Soil Amendments: Most soil amendments can be applied until the ground freezes and/or leaves fall. Apply based on soil test results: lime (calcitic or dolomitic), gypsum, humates, etc. Avoid the application of excess N application in late fall to help harden off the turf for the winter season and avoid diseases that can occur under cold weather conditions on lawns and athletic fields that have not had the opportunity to appropriately harden off.
Turf Blankets: protect athletic fields from harsh winter conditions and promote faster growth and green-up in the spring. With the use of turf blankets late season repairs and seeding are still possible creating an environment that keeps the soil warm.
Leaves: mulch leaves while mowing to add valuable organic matter –carbon – for as long as practical. After that mow and bag (or tarp) removing all leaf litter before the snow. Leaf litter harbors fungi and promotes disease that can damage the grass and plants. One caution, make certain that you are not mulching Maple leaves that may have a fungal disease like Tar Spot. It is best to rake and destroy these leaves rather than using them in the mulch where the spores can overwinter and re-infect the Maple leaves.
Make Notes for Spring: note any troubled spots so you are ready to top dress, over seed and budget for it in the spring.

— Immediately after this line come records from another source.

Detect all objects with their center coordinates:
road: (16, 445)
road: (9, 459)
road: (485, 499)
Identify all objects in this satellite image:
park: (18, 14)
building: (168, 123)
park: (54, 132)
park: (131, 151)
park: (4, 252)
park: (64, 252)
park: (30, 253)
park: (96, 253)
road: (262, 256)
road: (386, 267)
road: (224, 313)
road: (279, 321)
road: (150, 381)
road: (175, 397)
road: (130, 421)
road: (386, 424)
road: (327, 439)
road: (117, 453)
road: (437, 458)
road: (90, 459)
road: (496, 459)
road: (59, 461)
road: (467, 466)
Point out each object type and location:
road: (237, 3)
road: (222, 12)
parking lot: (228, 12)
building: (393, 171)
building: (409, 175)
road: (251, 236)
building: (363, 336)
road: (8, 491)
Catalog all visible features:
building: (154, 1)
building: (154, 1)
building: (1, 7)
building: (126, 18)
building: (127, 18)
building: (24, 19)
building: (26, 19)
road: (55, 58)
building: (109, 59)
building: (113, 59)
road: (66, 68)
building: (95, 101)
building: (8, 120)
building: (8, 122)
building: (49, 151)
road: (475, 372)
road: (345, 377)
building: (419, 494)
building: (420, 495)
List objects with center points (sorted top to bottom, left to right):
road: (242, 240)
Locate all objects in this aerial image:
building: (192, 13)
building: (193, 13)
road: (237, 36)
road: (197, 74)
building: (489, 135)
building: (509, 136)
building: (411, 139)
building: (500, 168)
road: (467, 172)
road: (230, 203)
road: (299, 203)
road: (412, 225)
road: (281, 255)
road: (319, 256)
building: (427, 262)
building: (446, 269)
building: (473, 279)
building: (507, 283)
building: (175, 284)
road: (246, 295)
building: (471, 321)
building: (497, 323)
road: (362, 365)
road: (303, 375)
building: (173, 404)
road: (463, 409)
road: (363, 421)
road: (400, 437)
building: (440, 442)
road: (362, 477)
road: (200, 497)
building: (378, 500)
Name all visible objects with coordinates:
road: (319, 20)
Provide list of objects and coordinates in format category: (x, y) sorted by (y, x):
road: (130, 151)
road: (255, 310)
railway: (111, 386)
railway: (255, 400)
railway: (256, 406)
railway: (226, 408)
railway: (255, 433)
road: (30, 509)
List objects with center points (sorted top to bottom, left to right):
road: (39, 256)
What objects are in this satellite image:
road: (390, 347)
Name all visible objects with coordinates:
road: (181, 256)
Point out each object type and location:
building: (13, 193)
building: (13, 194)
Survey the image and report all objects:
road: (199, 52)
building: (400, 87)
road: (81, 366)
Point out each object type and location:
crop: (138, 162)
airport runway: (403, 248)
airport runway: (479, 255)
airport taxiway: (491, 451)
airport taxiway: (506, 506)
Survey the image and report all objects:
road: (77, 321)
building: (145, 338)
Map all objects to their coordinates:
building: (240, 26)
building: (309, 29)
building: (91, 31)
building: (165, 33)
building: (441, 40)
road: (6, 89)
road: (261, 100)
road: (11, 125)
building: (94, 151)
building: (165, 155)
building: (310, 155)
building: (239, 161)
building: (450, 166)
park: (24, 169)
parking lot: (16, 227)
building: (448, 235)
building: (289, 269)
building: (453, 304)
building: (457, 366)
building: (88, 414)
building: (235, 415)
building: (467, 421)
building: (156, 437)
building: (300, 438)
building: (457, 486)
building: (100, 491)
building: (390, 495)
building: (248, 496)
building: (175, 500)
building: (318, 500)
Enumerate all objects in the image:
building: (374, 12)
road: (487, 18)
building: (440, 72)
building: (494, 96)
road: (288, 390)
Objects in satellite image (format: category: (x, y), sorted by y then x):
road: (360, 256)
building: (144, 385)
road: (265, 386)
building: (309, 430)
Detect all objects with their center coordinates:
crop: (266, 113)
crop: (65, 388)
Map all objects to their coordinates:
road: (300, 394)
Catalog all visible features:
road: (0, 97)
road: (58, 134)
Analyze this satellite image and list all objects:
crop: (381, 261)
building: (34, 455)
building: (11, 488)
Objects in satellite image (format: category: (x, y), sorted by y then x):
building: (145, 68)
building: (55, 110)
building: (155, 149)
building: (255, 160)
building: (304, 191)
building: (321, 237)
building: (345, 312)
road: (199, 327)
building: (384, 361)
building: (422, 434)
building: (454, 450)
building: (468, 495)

Equipment Maintenance: while it’s easy to think you’ll get to maintain the equipment over the winter it usually doesn’t work that way. So at a minimum when putting your mowers, blowers and trimmers away for the season drain gas lines, check fluids, sharpen blades and clean off debris from the season. If you’re a little more ambitious change the oil, replace sparkplugs and fuel filters. This will make getting going next season a lot easier.